• What you should do:
Copy the listing exactly, please, and keep every picture out of it.

• Given entries:
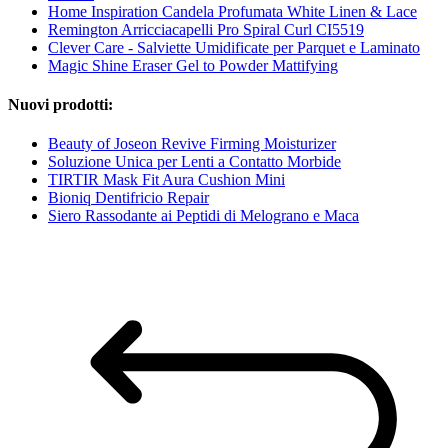
Home Inspiration Candela Profumata White Linen & Lace
Remington Arricciacapelli Pro Spiral Curl CI5519
Clever Care - Salviette Umidificate per Parquet e Laminato
Magic Shine Eraser Gel to Powder Mattifying
Nuovi prodotti:
Beauty of Joseon Revive Firming Moisturizer
Soluzione Unica per Lenti a Contatto Morbide
TIRTIR Mask Fit Aura Cushion Mini
Bioniq Dentifricio Repair
Siero Rassodante ai Peptidi di Melograno e Maca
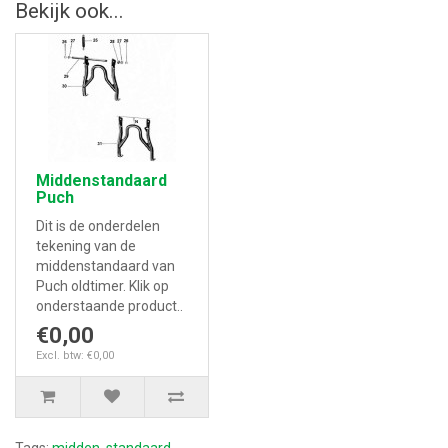
Bekijk ook...
Middenstandaard
Puch
Dit is de onderdelen
tekening van de
middenstandaard van
Puch oldtimer. Klik op
onderstaande product..
€0,00
Excl. btw: €0,00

• Output for this task:
Home Inspiration Candela Profumata White Linen & Lace
Remington Arricciacapelli Pro Spiral Curl CI5519
Clever Care - Salviette Umidificate per Parquet e Laminato
Magic Shine Eraser Gel to Powder Mattifying
Nuovi prodotti:
Beauty of Joseon Revive Firming Moisturizer
Soluzione Unica per Lenti a Contatto Morbide
TIRTIR Mask Fit Aura Cushion Mini
Bioniq Dentifricio Repair
Siero Rassodante ai Peptidi di Melograno e Maca
Bekijk ook...
Middenstandaard
Puch
Dit is de onderdelen
tekening van de
middenstandaard van
Puch oldtimer. Klik op
onderstaande product..
€0,00
Excl. btw: €0,00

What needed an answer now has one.